Je faisais attention à rester souriante, sachant qu'Hervé m'avait à l'œil. C'était étrange, car habituellement je me serais confiée à lui. Je lui aurais dit combien je me sentais bizarre depuis une semaine. J'aurais parlé de mes problèmes avec Bertrand. J'avais toujours tenu bon devant les provocations de mon mari, devant son humour parfois foncièrement désagréable. Cela ne m'avait jamais blessée, jamais dérangée. Mais à présent, les choses étaient différentes. Avant, j'admirais son esprit, son côté sarcastique. Cela me rendait encore plus amoureuse de lui.

Les gens riaient de ses bons mots. Ils avaient même un peu peur de lui. Derrière le rire irrésistible, les yeux bleus pétillants, le sourire ravageur, il y avait un homme dur et exigeant qui avait l'habitude d'obtenir ce qu'il voulait. Je supportais cela parce qu'à chaque fois qu'il se rendait compte qu'il m'avait blessée, il s'excusait en me couvrant de fleurs, de cadeaux. Et d'amour passionné. C'était au lit que Bertrand et moi communiquions vraiment, le seul endroit où personne ne dominait personne. Je me souvins de ce que Charla m'avait dit un jour, après une tirade particulièrement salée de mon époux : « Est-ce qu'il arrive à ce monstre de se montrer aimable avec toi ? » Puis en me voyant rougir légèrement, elle avait ajouté : « Mon Dieu ! Je vois le tableau. Réconciliations sur l'oreiller. L'action plus forte que les mots ! » Et elle avait soupiré en me tapotant ma main. Pourquoi n'avais-je pas ouvert mon cœur à Hervé ce soir ? Quelque chose me retenait. Mes lèvres restaient closes.

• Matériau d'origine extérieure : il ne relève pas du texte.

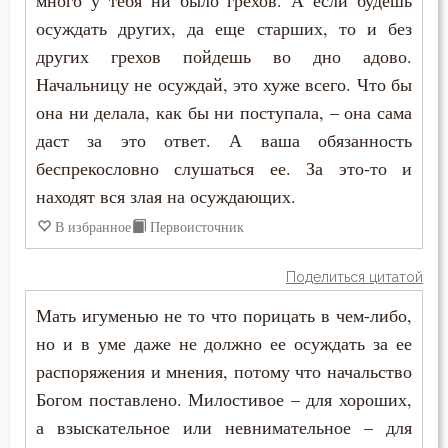
много у тебя ни было грехов. А если будешь
осуждать других, да еще старших, то и без
других грехов пойдешь во дно адово.
Начальницу не осуждай, это хуже всего. Что бы
она ни делала, как бы ни поступала, – она сама
даст за это ответ. А ваша обязанность
беспрекословно слушаться ее. За это-то и
находят вся злая на осуждающих.
В избранное
Первоисточник
Поделиться цитатой
Мать игуменью не то что порицать в чем-либо,
но и в уме даже не должно ее осуждать за ее
распоряжения и мнения, потому что начальство
Богом поставлено. Милостивое – для хороших,
а взыскательное или невнимательное – для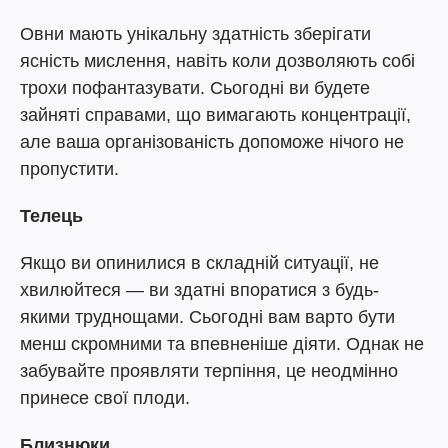
Овни мають унікальну здатність зберігати
ясність мислення, навіть коли дозволяють собі
трохи пофантазувати. Сьогодні ви будете
зайняті справами, що вимагають концентрації,
але ваша організованість допоможе нічого не
пропустити.
Телець
Якщо ви опинилися в складній ситуації, не
хвилюйтеся — ви здатні впоратися з будь-
якими труднощами. Сьогодні вам варто бути
менш скромними та впевненіше діяти. Однак не
забувайте проявляти терпіння, це неодмінно
принесе свої плоди.
Близнюки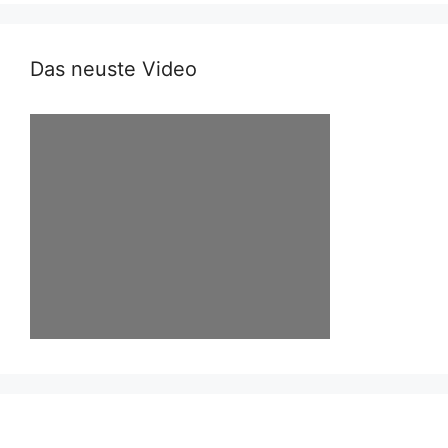
Das neuste Video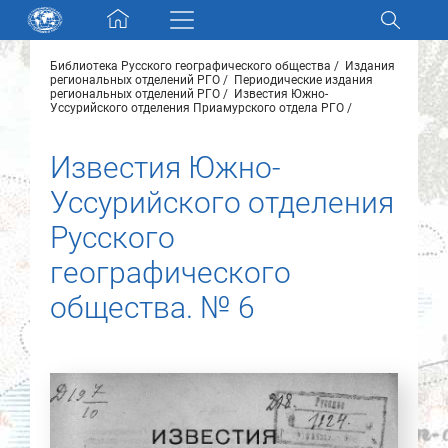
Skip navigation
Библиотека Русского географического общества
Издания
Разделы и коллекции
региональных отделений РГО
Периодические издания
региональных отделений РГО
Известия Южно-
Уссурийского отделения Приамурского отдела РГО
Электронный каталог
Известия Южно-
Уссурийского отделения
Новости
Русского
Найти
О нас
географического
общества. № 6
Контакты
Партнеры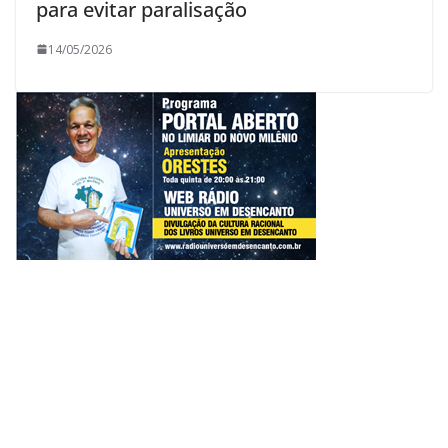
para evitar paralisação
14/05/2026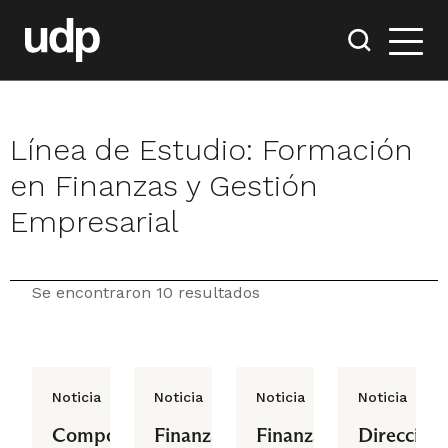
Línea de Estudio:
Formación
en Finanzas y Gestión
Empresarial
Se encontraron 10 resultados
Noticia
Noticia
Noticia
Noticia
Comportamiento
Finanzas
Finanzas
Dirección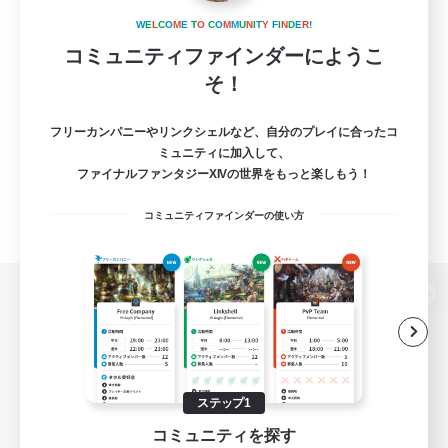
W
E
L
C
O
M
E
T
O
C
O
M
M
U
N
I
T
Y
F
I
N
D
E
R
!
コミュニティファインダーにようこ
そ！
フリーカンパニーやリンクシェルなど、自分のプレイに合ったコ
ミュニティに加入して、
ファイナルファンタジーXIVの世界をもっと楽しもう！
コミュニティファインダーの使い方
パソコン版へ
関連商品
e-STOREで購入
ステップ1
コミュニティを探す
ゲームダウンロード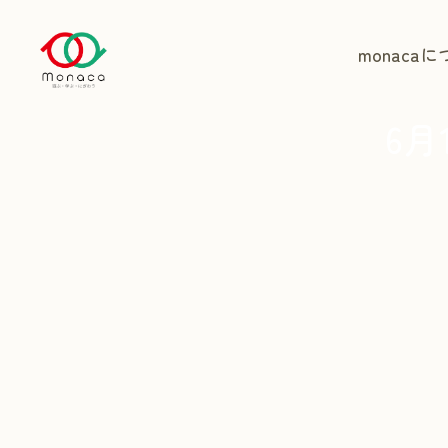
monaca
に
6月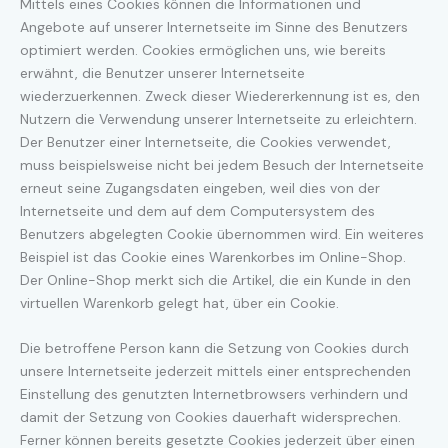
Mittels eines Cookies können die Informationen und
Angebote auf unserer Internetseite im Sinne des Benutzers
optimiert werden. Cookies ermöglichen uns, wie bereits
erwähnt, die Benutzer unserer Internetseite
wiederzuerkennen. Zweck dieser Wiedererkennung ist es, den
Nutzern die Verwendung unserer Internetseite zu erleichtern.
Der Benutzer einer Internetseite, die Cookies verwendet,
muss beispielsweise nicht bei jedem Besuch der Internetseite
erneut seine Zugangsdaten eingeben, weil dies von der
Internetseite und dem auf dem Computersystem des
Benutzers abgelegten Cookie übernommen wird. Ein weiteres
Beispiel ist das Cookie eines Warenkorbes im Online-Shop.
Der Online-Shop merkt sich die Artikel, die ein Kunde in den
virtuellen Warenkorb gelegt hat, über ein Cookie.
Die betroffene Person kann die Setzung von Cookies durch
unsere Internetseite jederzeit mittels einer entsprechenden
Einstellung des genutzten Internetbrowsers verhindern und
damit der Setzung von Cookies dauerhaft widersprechen.
Ferner können bereits gesetzte Cookies jederzeit über einen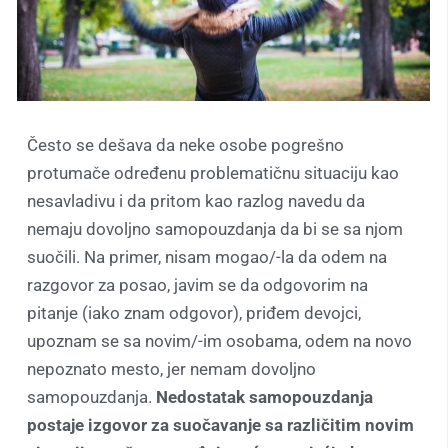
Često se dešava da neke osobe pogrešno
protumače određenu problematičnu situaciju kao
nesavladivu i da pritom kao razlog navedu da
nemaju dovoljno samopouzdanja da bi se sa njom
suočili. Na primer, nisam mogao/-la da odem na
razgovor za posao, javim se da odgovorim na
pitanje (iako znam odgovor), priđem devojci,
upoznam se sa novim/-im osobama, odem na novo
nepoznato mesto, jer nemam dovoljno
samopouzdanja.
Nedostatak samopouzdanja
postaje izgovor za suočavanje sa različitim novim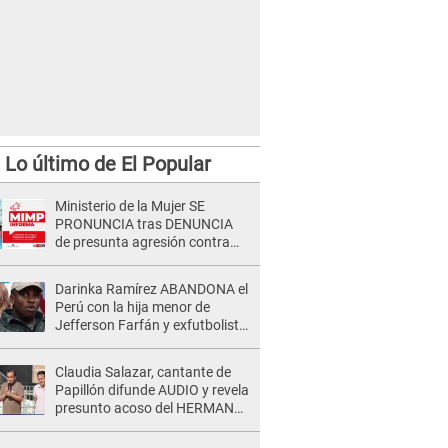
Lo último de El Popular
Ministerio de la Mujer SE
PRONUNCIA tras DENUNCIA
de presunta agresión contra
niño con autismo en Surco
Darinka Ramírez ABANDONA el
Perú con la hija menor de
Jefferson Farfán y exfutbolista
REACCIONA: "A ti que..."
Claudia Salazar, cantante de
Papillón difunde AUDIO y revela
presunto acoso del HERMANO
del director musical de La Bella
Luz: "Me quedé asustada, en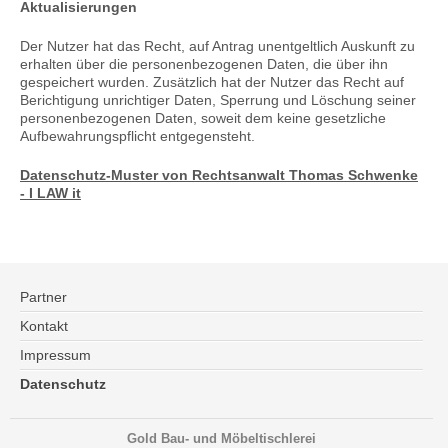
Aktualisierungen
Der Nutzer hat das Recht, auf Antrag unentgeltlich Auskunft zu
erhalten über die personenbezogenen Daten, die über ihn
gespeichert wurden. Zusätzlich hat der Nutzer das Recht auf
Berichtigung unrichtiger Daten, Sperrung und Löschung seiner
personenbezogenen Daten, soweit dem keine gesetzliche
Aufbewahrungspflicht entgegensteht.
Datenschutz-Muster von Rechtsanwalt Thomas Schwenke
- I LAW it
Partner
Kontakt
Impressum
Datenschutz
Gold Bau- und Möbeltischlerei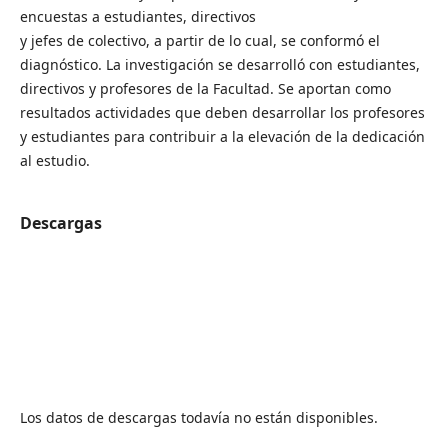
encuestas a estudiantes, directivos
y jefes de colectivo, a partir de lo cual, se conformó el
diagnóstico. La investigación se desarrolló con estudiantes,
directivos y profesores de la Facultad. Se aportan como
resultados actividades que deben desarrollar los profesores
y estudiantes para contribuir a la elevación de la dedicación
al estudio.
Descargas
Los datos de descargas todavía no están disponibles.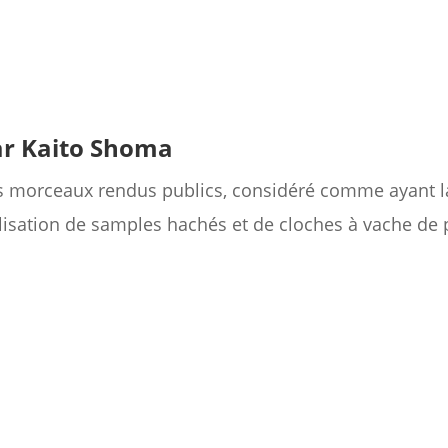
par Kaito Shoma
iers morceaux rendus publics, considéré comme ayant 
tilisation de samples hachés et de cloches à vache de 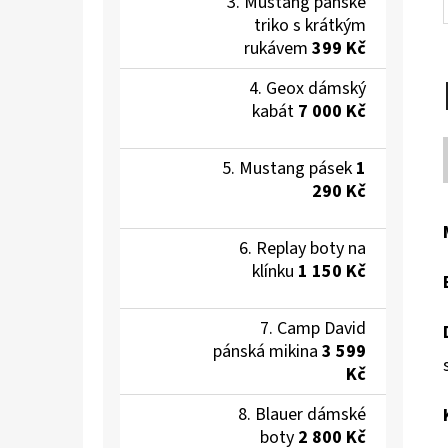
Mustang pánské
triko s krátkým
rukávem
399 Kč
Geox dámský
kabát
7 000 Kč
Mustang pásek
1
290 Kč
Replay boty na
klínku
1 150 Kč
Camp David
pánská mikina
3 599
Kč
Blauer dámské
boty
2 800 Kč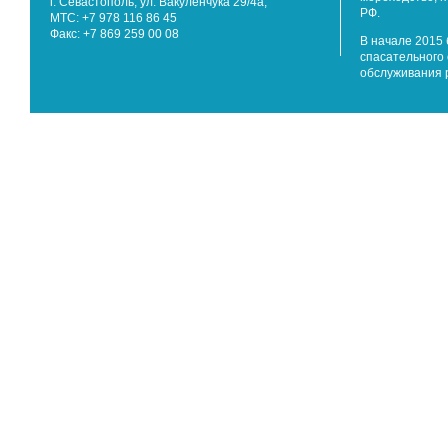
г. Севастополь, ул. Вакуленчука 29/4а,
РФ.
МТС: +7 978 116 86 45
Факс: +7 869 259 00 08
В начале 2015 
спасательного 
обслуживания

Lorsque nous fûmes installés autour de la grande table octogonale, Guillaume me demanda pour quel journal je travaillais. Quand je lui répondis, son visage resta impassible. Cela ne me surprenait pas. Les Français ne connaissaient pas Seine Scenes. Il n'y avait que les Américains de Paris qui le lisaient. Ça m'était égal. Je n'avais jamais couru après la gloire. J'avais un boulot bien payé qui me laissait du temps libre, malgré les crises de despotisme de Joshua, et cela me satisfaisait pleinement.

« Et vous travaillez sur quoi en ce moment ? » demanda poliment Guillaume en enroulant des tagliatelles vertes autour de sa fourchette.